この攻撃の中で、数万人のイエメン人が死傷し、数百万人が難民化しました。イエメンの都市のインフラの80%は破壊されています。また、イエメンの人口2400万人のうち、2100万人以上が人道支援を必要としています。さらに1400万人以上が食の安全の欠如に直面しています。こうした中、イエメンの子供の状況は、より危険なものです。マクゴールドリック人道調整官によりますと、イエメンの子供700万人が極度の飢餓状態に直面しており、子供10人のうち8人が栄養不良の状態にあるということです。
FAO・国連食糧農業機関は今年9月、報告を発表し、イエメンでは人口の半分以上に当たる1410万人が食の安全の欠如に直面しており、このうち少なくとも700万人が緊急支援を要する最悪の状態にあり、710万人も、この一歩手前の状態で、危機的状況の中で生活しています。この状況により、マクゴールドリック人道調整官はイエメンが飢餓状態に近いことを伝えているのです。イエメンでの飢餓により、犠牲者の数はさらに増加する可能性があります。

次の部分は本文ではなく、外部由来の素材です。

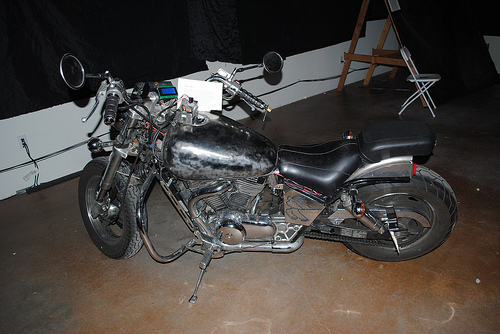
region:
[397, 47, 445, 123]
a white folding chair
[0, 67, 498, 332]
a dirty brown floor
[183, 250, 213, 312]
the kickstand on a motorcycle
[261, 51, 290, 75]
a side mirror on a motorcycle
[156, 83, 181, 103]
a green cellphone on a motorcycle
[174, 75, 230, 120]
a white paper propped on a motorcycle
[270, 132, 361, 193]
a padded black seat on a motorcycle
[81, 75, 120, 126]
the handlebar of a motorcycle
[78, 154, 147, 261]
the black front wheel of a motorcycle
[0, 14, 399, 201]
a white wall in a room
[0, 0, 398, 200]
a white wall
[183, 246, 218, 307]
a kickstand on a motorcycle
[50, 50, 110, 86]
a side mirror on a motorcycle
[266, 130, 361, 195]
the black padded seat on a motorcycle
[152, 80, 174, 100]
a green cellphone on a motorcycle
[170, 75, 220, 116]
a white paper on a motorcycle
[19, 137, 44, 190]
a cord plugged into a wall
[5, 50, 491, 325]
brown floor with grey coating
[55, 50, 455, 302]
motorcycle parked on floor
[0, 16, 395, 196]
long white panel across floor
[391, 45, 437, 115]
small white folding chair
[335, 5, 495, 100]
wooden supports for slanted wood surface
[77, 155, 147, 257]
dust on edge of tire treads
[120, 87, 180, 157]
jumble of wires, metal pieces and connectors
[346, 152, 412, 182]
twisted black tire panel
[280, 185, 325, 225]
brown panel of face with arms to side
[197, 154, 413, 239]
A parked motorcycle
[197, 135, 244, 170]
Metallic fuel tank cover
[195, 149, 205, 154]
Reflection on the cover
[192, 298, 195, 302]
The prop for the motorcycle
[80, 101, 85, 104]
Shadow cast by the side mirror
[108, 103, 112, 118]
The motorcycle handle bar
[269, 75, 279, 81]
Shadow cast on the wood by a mirror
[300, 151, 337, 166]
The rider's seat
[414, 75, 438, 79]
A seat on the floor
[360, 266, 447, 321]
The surface of the floor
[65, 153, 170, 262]
the wheel on a bike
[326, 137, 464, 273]
the back wheel on a bike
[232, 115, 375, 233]
the seat on a bike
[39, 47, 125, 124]
the mirror on a bike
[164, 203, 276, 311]
the kick stand on a bike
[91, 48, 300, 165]
the handlebars on a bike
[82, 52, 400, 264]
a bike in a room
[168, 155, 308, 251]
the engine on a bike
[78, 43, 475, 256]
a little black bike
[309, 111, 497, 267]
the back of a bike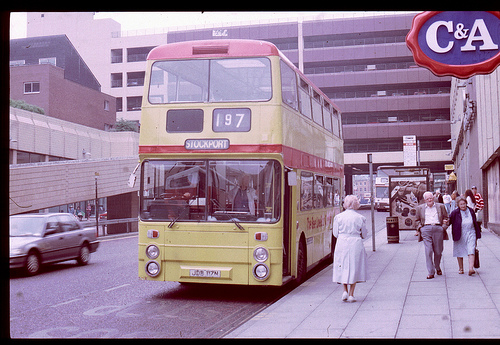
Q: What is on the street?
A: A red and yellow bus is on the street.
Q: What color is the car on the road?
A: There is a silver car on the road.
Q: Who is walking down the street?
A: A man and woman are walking down the sidewalk.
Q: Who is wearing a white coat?
A: A woman.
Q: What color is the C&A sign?
A: Red, blue and white.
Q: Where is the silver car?
A: Beside the bus.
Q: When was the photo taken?
A: During daylight hours.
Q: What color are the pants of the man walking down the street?
A: Grey.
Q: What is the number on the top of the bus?
A: 197.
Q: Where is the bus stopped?
A: On the street.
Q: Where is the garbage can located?
A: On the sidewalk.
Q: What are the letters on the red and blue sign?
A: C & A.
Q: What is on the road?
A: Bus.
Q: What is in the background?
A: Buildings.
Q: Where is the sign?
A: Over head.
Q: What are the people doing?
A: Walking.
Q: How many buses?
A: 1.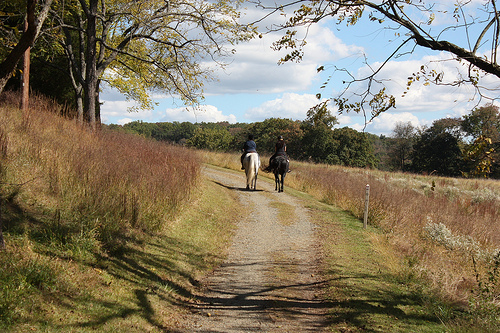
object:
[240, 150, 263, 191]
horse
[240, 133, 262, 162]
person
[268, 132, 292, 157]
person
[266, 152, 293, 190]
horse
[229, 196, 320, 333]
trail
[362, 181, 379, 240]
pole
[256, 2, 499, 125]
tree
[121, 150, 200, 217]
bush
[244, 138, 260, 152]
shirt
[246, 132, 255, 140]
helmet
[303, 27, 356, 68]
cloud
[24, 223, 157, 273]
grass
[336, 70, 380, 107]
branch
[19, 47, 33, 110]
bark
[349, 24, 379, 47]
sky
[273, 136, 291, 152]
man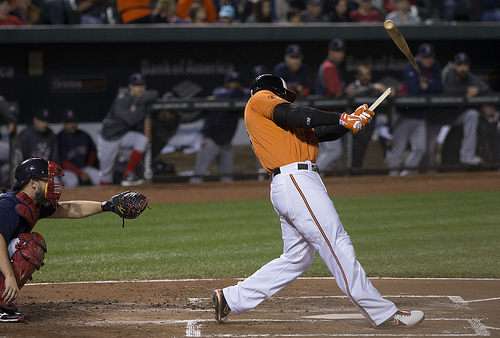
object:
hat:
[249, 73, 293, 98]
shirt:
[243, 89, 320, 173]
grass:
[67, 225, 237, 273]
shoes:
[374, 309, 422, 328]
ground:
[451, 110, 469, 127]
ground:
[394, 170, 439, 218]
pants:
[222, 161, 398, 328]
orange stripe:
[287, 173, 383, 327]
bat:
[381, 18, 427, 82]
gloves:
[338, 111, 365, 135]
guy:
[97, 73, 157, 188]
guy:
[56, 107, 102, 189]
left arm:
[42, 198, 108, 220]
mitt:
[101, 189, 147, 219]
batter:
[212, 71, 426, 327]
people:
[1, 1, 498, 28]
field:
[1, 171, 498, 336]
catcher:
[1, 156, 151, 324]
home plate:
[301, 310, 366, 321]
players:
[46, 111, 112, 187]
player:
[431, 52, 498, 169]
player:
[385, 40, 444, 174]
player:
[344, 66, 396, 165]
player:
[316, 36, 373, 99]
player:
[191, 74, 263, 186]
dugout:
[2, 20, 500, 192]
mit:
[100, 190, 154, 220]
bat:
[354, 87, 392, 132]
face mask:
[47, 160, 64, 209]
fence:
[139, 92, 500, 182]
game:
[36, 45, 477, 334]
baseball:
[0, 27, 498, 336]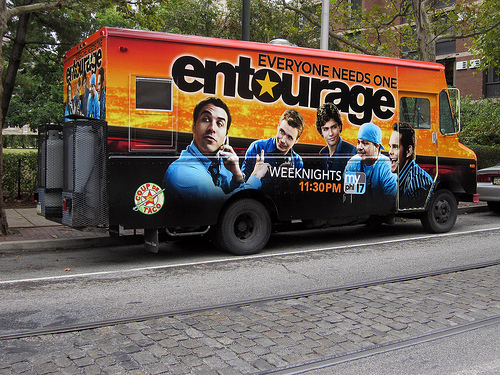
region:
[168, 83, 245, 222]
A movie star on a lorry wall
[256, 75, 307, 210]
A movie star on a lorry wall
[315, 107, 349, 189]
A movie star on a lorry wall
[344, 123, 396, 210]
A movie star on a lorry wall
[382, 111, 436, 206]
A movie star on a lorry wall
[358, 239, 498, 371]
A grey tile road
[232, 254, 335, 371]
A grey tile road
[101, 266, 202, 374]
A grey tile road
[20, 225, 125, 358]
A grey tile road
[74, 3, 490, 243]
A big yellow truck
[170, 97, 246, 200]
this is a person's picture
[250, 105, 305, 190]
this is a person's picture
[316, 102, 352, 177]
this is a person's picture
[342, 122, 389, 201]
this is a person's picture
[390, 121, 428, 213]
this is a person's picture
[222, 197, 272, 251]
this is a wheel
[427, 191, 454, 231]
this is a wheel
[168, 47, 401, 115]
this is a sentence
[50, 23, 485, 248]
this is a truck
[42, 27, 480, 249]
this is a black and orange truck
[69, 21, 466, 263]
this is a lorry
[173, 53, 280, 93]
this is a writing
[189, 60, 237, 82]
the writing is in black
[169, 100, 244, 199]
this is a man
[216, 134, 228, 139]
the man is light skinned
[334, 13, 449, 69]
this is a tree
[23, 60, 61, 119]
the leaves are green in color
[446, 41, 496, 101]
this is a building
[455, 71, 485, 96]
this is the wall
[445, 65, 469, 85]
the wall is brown in color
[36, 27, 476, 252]
A colorful truck parked on the road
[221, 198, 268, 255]
The rear wheel of a truck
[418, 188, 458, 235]
The front wheel of a truck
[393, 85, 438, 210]
The passenger side door of a truck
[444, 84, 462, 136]
The side mirror of an orange truck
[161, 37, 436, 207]
Advertisement on the side of a truck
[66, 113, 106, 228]
Gray tank in a wire enclosure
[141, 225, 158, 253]
Mudflap on the underside of a truck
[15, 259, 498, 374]
Bricks laid in the center of a road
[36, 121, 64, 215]
A tank in a wire enclosure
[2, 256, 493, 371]
strip of cobblestone between two metal rails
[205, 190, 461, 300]
black wheels by white line on street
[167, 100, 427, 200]
men looking at each other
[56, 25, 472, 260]
truck with advertisement on side and back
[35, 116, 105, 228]
two white cylinders in metal cases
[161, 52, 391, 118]
yellow star in letter of word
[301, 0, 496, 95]
pole and trees in front of building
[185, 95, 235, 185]
man holding cell phone to his ear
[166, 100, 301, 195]
man with face turned while holding hand up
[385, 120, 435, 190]
man in striped shirt laughing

しかし、この人道調整官に注目されておらず、一部の国連機関が強調していることは、イエメンにおける感染症の拡大です。実際、コレラをはじめとする伝染病も、イエメンの人々にとっての問題のひとつとなっています。この主な要因は、衛生的でない水と、イエメンの衛生システムが崩壊していることにあります。これに関して、イエメンの保健省は、今月8日、同国の15の州で感染症が拡大していると伝えました。イエメン保健省の感染症対策部長は今月、現在138名が15の州でコレラに感染していると発表しました。WHO世界保健機関の今年8月の報告によれば、37%の病院を含むイエメンの衛生施設の45%のみが完全な形で活動しているという中で、この感染症は拡大しています。
重要なのは、国連の関係者や一部の機関がイエメンについて出しているこの懸念と警告にもかかわらず、国連はこれまで、この危機の打開のために真剣な措置をまったく行っていない、ということです。国連はイエメン危機において、少なくともこの10年間でもっとも怠慢な態度をとっているといえるでしょう。